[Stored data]

—————

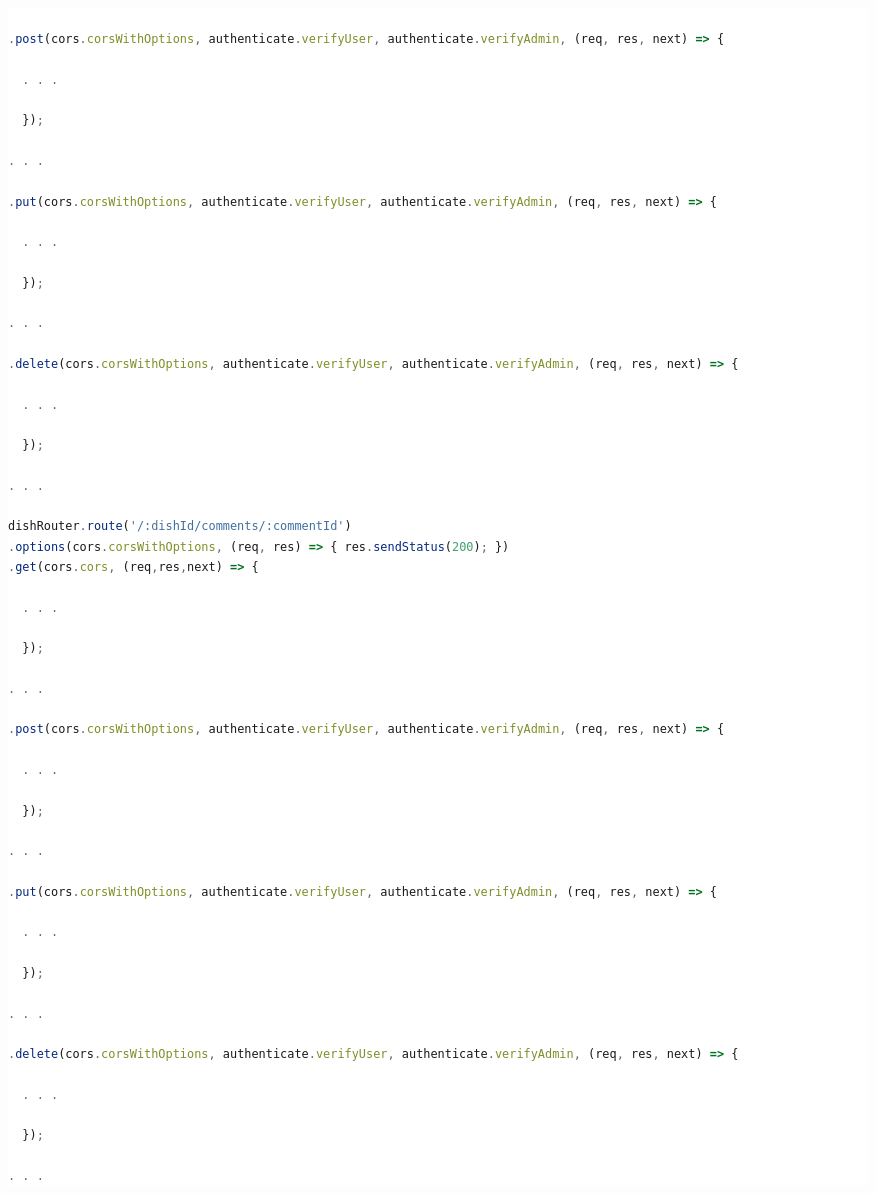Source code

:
 ```js

.post(cors.corsWithOptions, authenticate.verifyUser, authenticate.verifyAdmin, (req, res, next) => {

  . . .

  });

. . .

.put(cors.corsWithOptions, authenticate.verifyUser, authenticate.verifyAdmin, (req, res, next) => {

  . . .

  });

. . .

.delete(cors.corsWithOptions, authenticate.verifyUser, authenticate.verifyAdmin, (req, res, next) => {

  . . .

  });

. . .

dishRouter.route('/:dishId/comments/:commentId')
.options(cors.corsWithOptions, (req, res) => { res.sendStatus(200); })
.get(cors.cors, (req,res,next) => {

  . . .

  });
  
. . .

.post(cors.corsWithOptions, authenticate.verifyUser, authenticate.verifyAdmin, (req, res, next) => {

  . . .

  });

. . .

.put(cors.corsWithOptions, authenticate.verifyUser, authenticate.verifyAdmin, (req, res, next) => {

  . . .

  });

. . .

.delete(cors.corsWithOptions, authenticate.verifyUser, authenticate.verifyAdmin, (req, res, next) => {

  . . .

  });

. . .
```
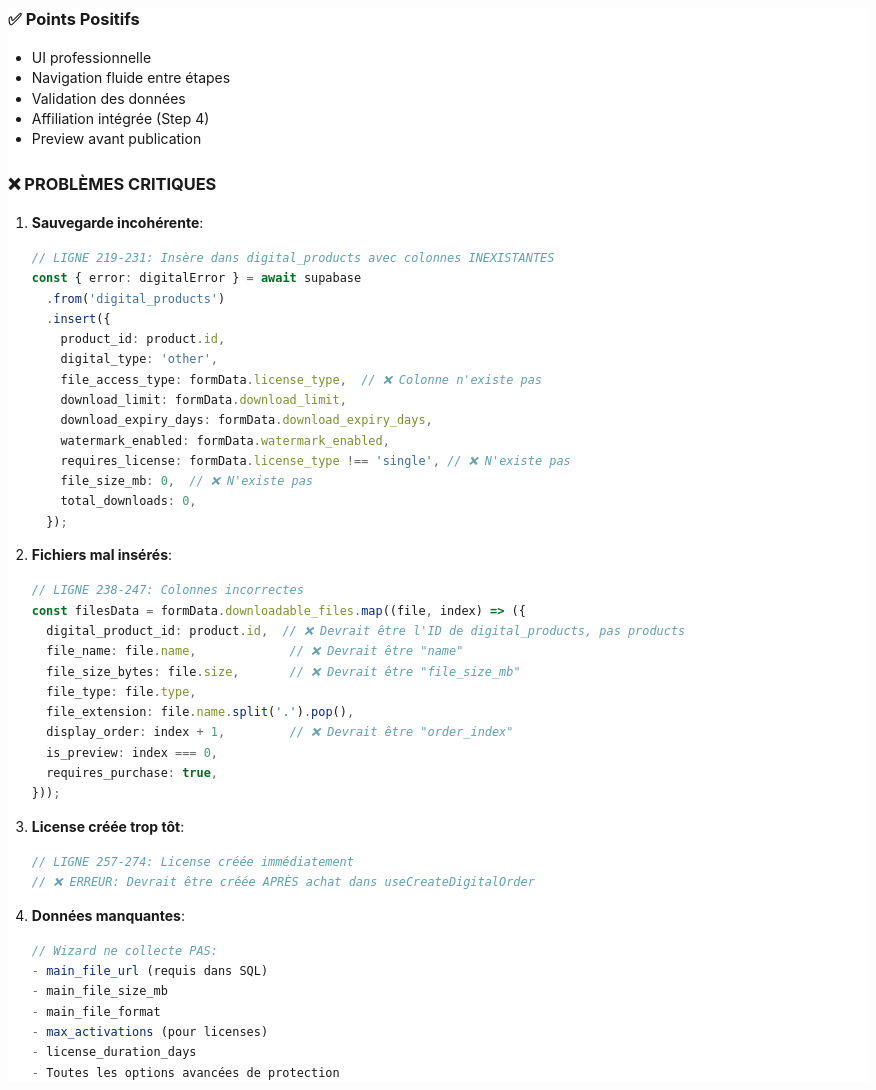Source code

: ### ✅ Points Positifs

- UI professionnelle
- Navigation fluide entre étapes
- Validation des données
- Affiliation intégrée (Step 4)
- Preview avant publication

### ❌ PROBLÈMES CRITIQUES

1. **Sauvegarde incohérente**:
   ```typescript
   // LIGNE 219-231: Insère dans digital_products avec colonnes INEXISTANTES
   const { error: digitalError } = await supabase
     .from('digital_products')
     .insert({
       product_id: product.id,
       digital_type: 'other',
       file_access_type: formData.license_type,  // ❌ Colonne n'existe pas
       download_limit: formData.download_limit,
       download_expiry_days: formData.download_expiry_days,
       watermark_enabled: formData.watermark_enabled,
       requires_license: formData.license_type !== 'single', // ❌ N'existe pas
       file_size_mb: 0,  // ❌ N'existe pas
       total_downloads: 0,
     });
   ```

2. **Fichiers mal insérés**:
   ```typescript
   // LIGNE 238-247: Colonnes incorrectes
   const filesData = formData.downloadable_files.map((file, index) => ({
     digital_product_id: product.id,  // ❌ Devrait être l'ID de digital_products, pas products
     file_name: file.name,             // ❌ Devrait être "name"
     file_size_bytes: file.size,       // ❌ Devrait être "file_size_mb"
     file_type: file.type,
     file_extension: file.name.split('.').pop(),
     display_order: index + 1,         // ❌ Devrait être "order_index"
     is_preview: index === 0,
     requires_purchase: true,
   }));
   ```

3. **License créée trop tôt**:
   ```typescript
   // LIGNE 257-274: License créée immédiatement
   // ❌ ERREUR: Devrait être créée APRÈS achat dans useCreateDigitalOrder
   ```

4. **Données manquantes**:
   ```typescript
   // Wizard ne collecte PAS:
   - main_file_url (requis dans SQL)
   - main_file_size_mb
   - main_file_format
   - max_activations (pour licenses)
   - license_duration_days
   - Toutes les options avancées de protection
   ```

—————

▶ _PROBLEM TO SOLVE_:
Your reply must contain each entry exactly as written and no pictures.

▶ _YOUR SOLUTION_:
Source code

:
 ```js

.post(cors.corsWithOptions, authenticate.verifyUser, authenticate.verifyAdmin, (req, res, next) => {

  . . .

  });

. . .

.put(cors.corsWithOptions, authenticate.verifyUser, authenticate.verifyAdmin, (req, res, next) => {

  . . .

  });

. . .

.delete(cors.corsWithOptions, authenticate.verifyUser, authenticate.verifyAdmin, (req, res, next) => {

  . . .

  });

. . .

dishRouter.route('/:dishId/comments/:commentId')
.options(cors.corsWithOptions, (req, res) => { res.sendStatus(200); })
.get(cors.cors, (req,res,next) => {

  . . .

  });
  
. . .

.post(cors.corsWithOptions, authenticate.verifyUser, authenticate.verifyAdmin, (req, res, next) => {

  . . .

  });

. . .

.put(cors.corsWithOptions, authenticate.verifyUser, authenticate.verifyAdmin, (req, res, next) => {

  . . .

  });

. . .

.delete(cors.corsWithOptions, authenticate.verifyUser, authenticate.verifyAdmin, (req, res, next) => {

  . . .

  });

. . .
```
Source code

: ### ✅ Points Positifs

- UI professionnelle
- Navigation fluide entre étapes
- Validation des données
- Affiliation intégrée (Step 4)
- Preview avant publication

### ❌ PROBLÈMES CRITIQUES

1. **Sauvegarde incohérente**:
   ```typescript
   // LIGNE 219-231: Insère dans digital_products avec colonnes INEXISTANTES
   const { error: digitalError } = await supabase
     .from('digital_products')
     .insert({
       product_id: product.id,
       digital_type: 'other',
       file_access_type: formData.license_type,  // ❌ Colonne n'existe pas
       download_limit: formData.download_limit,
       download_expiry_days: formData.download_expiry_days,
       watermark_enabled: formData.watermark_enabled,
       requires_license: formData.license_type !== 'single', // ❌ N'existe pas
       file_size_mb: 0,  // ❌ N'existe pas
       total_downloads: 0,
     });
   ```

2. **Fichiers mal insérés**:
   ```typescript
   // LIGNE 238-247: Colonnes incorrectes
   const filesData = formData.downloadable_files.map((file, index) => ({
     digital_product_id: product.id,  // ❌ Devrait être l'ID de digital_products, pas products
     file_name: file.name,             // ❌ Devrait être "name"
     file_size_bytes: file.size,       // ❌ Devrait être "file_size_mb"
     file_type: file.type,
     file_extension: file.name.split('.').pop(),
     display_order: index + 1,         // ❌ Devrait être "order_index"
     is_preview: index === 0,
     requires_purchase: true,
   }));
   ```

3. **License créée trop tôt**:
   ```typescript
   // LIGNE 257-274: License créée immédiatement
   // ❌ ERREUR: Devrait être créée APRÈS achat dans useCreateDigitalOrder
   ```

4. **Données manquantes**:
   ```typescript
   // Wizard ne collecte PAS:
   - main_file_url (requis dans SQL)
   - main_file_size_mb
   - main_file_format
   - max_activations (pour licenses)
   - license_duration_days
   - Toutes les options avancées de protection
   ```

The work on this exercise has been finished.